赤色灯が回り続け、低い警報音が腹の底に響く。
「……ロックダウンだと?」竜司が息を荒げたまま呟く。
源が無線機を取り出してスキャンを試みるが、すぐに顔をしかめた。
「電波が完全に遮断されてる。外への連絡は不可能だ」
美咲が壁際の端末に駆け寄り、慣れた手つきで操作を始める。
「この施設、地下三層構造になってる。ロックダウンは第1階層だけじゃなく、全部だわ……」
画面に映る配管と通路の図面が赤く点滅し、どの出口にも大きな×印が付いていた。
「だが、搬送ルートは必ずあるはずだ」桐生が低い声で言った。
「カストリは生きた実験体と一緒に運ぶ。
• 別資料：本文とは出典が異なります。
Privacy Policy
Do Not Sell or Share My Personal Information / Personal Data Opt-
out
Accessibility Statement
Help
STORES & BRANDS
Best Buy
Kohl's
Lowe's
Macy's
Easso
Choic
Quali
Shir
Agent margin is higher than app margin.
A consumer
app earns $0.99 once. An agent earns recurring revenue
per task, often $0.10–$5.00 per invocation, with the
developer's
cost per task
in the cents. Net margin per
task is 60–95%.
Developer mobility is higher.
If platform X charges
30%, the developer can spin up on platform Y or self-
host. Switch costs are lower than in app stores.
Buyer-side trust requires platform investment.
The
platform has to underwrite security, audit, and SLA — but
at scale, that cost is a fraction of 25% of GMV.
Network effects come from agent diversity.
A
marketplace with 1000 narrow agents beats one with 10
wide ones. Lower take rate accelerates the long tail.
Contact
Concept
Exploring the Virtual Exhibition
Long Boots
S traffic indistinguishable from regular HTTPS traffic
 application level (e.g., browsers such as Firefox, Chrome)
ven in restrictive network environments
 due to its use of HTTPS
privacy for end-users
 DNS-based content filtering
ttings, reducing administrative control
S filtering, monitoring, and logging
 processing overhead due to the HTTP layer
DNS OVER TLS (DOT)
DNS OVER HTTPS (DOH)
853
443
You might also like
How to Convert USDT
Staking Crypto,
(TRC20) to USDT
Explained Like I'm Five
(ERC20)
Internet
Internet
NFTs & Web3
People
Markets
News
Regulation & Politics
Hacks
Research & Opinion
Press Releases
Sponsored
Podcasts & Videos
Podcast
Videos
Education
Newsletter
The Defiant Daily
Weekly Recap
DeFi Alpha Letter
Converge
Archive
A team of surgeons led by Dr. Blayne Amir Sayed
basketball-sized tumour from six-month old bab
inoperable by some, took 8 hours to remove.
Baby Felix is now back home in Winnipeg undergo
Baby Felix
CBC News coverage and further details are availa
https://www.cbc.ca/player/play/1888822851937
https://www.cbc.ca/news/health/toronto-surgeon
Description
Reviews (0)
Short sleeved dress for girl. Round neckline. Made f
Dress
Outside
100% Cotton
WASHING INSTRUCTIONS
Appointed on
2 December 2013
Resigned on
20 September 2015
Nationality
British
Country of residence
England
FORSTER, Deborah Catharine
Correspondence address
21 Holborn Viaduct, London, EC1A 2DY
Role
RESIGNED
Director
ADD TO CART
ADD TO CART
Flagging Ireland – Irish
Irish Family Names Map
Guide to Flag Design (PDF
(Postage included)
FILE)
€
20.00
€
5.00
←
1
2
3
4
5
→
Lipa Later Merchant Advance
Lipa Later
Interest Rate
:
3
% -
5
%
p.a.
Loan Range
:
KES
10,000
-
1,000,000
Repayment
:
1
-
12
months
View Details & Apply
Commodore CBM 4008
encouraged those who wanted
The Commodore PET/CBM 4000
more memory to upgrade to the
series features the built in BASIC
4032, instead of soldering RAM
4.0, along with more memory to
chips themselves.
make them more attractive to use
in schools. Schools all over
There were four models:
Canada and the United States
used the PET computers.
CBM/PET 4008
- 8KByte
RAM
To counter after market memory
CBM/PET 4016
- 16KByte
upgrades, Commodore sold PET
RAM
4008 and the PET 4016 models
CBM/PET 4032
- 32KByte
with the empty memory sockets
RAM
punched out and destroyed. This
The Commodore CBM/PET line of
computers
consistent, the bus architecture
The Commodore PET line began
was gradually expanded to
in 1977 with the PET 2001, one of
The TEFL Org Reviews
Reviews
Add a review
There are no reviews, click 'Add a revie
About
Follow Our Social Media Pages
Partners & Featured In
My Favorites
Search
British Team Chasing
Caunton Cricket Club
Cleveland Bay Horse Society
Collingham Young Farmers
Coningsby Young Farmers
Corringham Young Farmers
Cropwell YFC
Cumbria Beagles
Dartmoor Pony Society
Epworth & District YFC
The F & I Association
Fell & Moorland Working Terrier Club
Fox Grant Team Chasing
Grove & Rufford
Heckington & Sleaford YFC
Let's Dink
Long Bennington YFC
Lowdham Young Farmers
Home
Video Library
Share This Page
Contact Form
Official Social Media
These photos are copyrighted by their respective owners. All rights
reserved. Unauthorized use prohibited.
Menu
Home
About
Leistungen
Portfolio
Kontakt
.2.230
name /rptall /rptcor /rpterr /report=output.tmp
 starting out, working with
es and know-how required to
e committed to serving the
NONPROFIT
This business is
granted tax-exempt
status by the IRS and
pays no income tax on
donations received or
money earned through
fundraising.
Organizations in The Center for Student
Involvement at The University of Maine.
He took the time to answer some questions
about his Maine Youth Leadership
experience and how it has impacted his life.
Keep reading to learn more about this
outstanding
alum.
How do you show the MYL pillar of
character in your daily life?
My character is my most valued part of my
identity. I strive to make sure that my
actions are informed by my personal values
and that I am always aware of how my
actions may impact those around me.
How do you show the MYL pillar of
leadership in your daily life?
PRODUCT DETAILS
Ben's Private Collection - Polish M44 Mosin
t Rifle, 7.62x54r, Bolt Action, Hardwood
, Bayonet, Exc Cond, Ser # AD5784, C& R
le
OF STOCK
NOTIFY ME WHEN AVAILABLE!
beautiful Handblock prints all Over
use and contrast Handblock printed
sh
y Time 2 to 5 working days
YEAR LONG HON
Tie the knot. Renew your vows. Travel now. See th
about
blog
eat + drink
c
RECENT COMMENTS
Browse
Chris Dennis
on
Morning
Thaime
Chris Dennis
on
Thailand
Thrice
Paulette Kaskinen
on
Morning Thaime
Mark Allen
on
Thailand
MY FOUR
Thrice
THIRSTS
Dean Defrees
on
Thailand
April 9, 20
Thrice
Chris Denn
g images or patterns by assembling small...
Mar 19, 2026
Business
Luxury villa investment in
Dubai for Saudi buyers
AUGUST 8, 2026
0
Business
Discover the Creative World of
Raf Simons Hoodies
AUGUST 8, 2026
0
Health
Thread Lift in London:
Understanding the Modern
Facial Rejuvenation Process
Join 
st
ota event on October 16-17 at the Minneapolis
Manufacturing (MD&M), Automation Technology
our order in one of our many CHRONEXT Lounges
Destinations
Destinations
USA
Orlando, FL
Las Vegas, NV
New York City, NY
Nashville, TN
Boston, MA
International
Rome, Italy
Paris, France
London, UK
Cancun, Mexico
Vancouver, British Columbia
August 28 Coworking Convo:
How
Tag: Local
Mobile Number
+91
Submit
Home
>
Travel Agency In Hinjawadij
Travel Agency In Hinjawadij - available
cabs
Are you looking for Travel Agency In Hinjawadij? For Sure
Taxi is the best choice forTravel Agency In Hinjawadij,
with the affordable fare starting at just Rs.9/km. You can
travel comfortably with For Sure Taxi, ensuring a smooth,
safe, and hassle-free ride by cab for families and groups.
密閉式のエレベーターを使う以外に方法はない」
竜司は桐生の言葉に違和感を覚えた。
——なぜ、そんな内部情報を知っている?
問い詰めようとしたが、その瞬間、廊下の奥からかすかな足音が近づいてきた。
全員が即座に壁際に散り、銃を構える。
現れたのは、顔面蒼白で血まみれの白衣の技術員だった。
男は視界に竜司たちを捉えると、恐怖に満ちた目で叫んだ。
「逃げろ……上層に“あれ”が……」
その言葉は途中で途切れた。
乾いた銃声が一発、通路の奥から響き、技術員の頭部がのけ反る。
血飛沫が壁に広がると同時に、暗がりから黒い影が一歩踏み出してきた。
それは警備員ではなかった。
全身黒の戦闘服に、防毒マスクと暗視ゴーグルを装備した、明らかに別系統の部隊。
源が小声で呟く。
「……民間軍事会社(PMC)か」
桐生が一瞬だけ口元を歪めたように見えた。
竜司はその表情を見逃さなかった。
「お前……こいつらと繋がってるのか?」
「違う。だが、奴らの行動パターンは知ってる。近接戦になる前に抜け道を使うぞ」
桐生は躊躇なく左側のメンテナンス用扉を開け、薄暗い配管通路に飛び込んだ。
その背中を追うべきか——竜司の胸中で判断が揺れる。
だが、美咲が短く言った。
「今は疑ってる暇ないわ。あいつの知識なしじゃ、この迷宮から出られない」
竜司は舌打ちし、桐生の後を追った。
配管通路は人ひとりがやっと通れる幅で、蒸気の熱気と油の匂いが充満していた。
時折、足元の鉄板がきしみ、不安定な感覚が足をすくう。
やがて狭い通路が広がり、小さな制御室に出た。
そこには古い端末と、埃をかぶった非常用エレベーターがあった。
桐生が端末を操作すると、モニターに青い線が浮かび上がる。
「……ここだ。搬送ルートの一部に接続してる」
だが同時に、別のウィンドウが勝手に開き、意味不明の英数字が流れ始めた。
美咲が顔をしかめる。
「この端末、外部からハッキングされてる……誰かが私たちを見てる」
制御室のスピーカーから、かすれた男の声が響いた。
「——竜司、ようやく会えたな」
その声に、竜司の全身が凍りつく。
それは、二年前に死んだはずの“あいつ”の声だった——。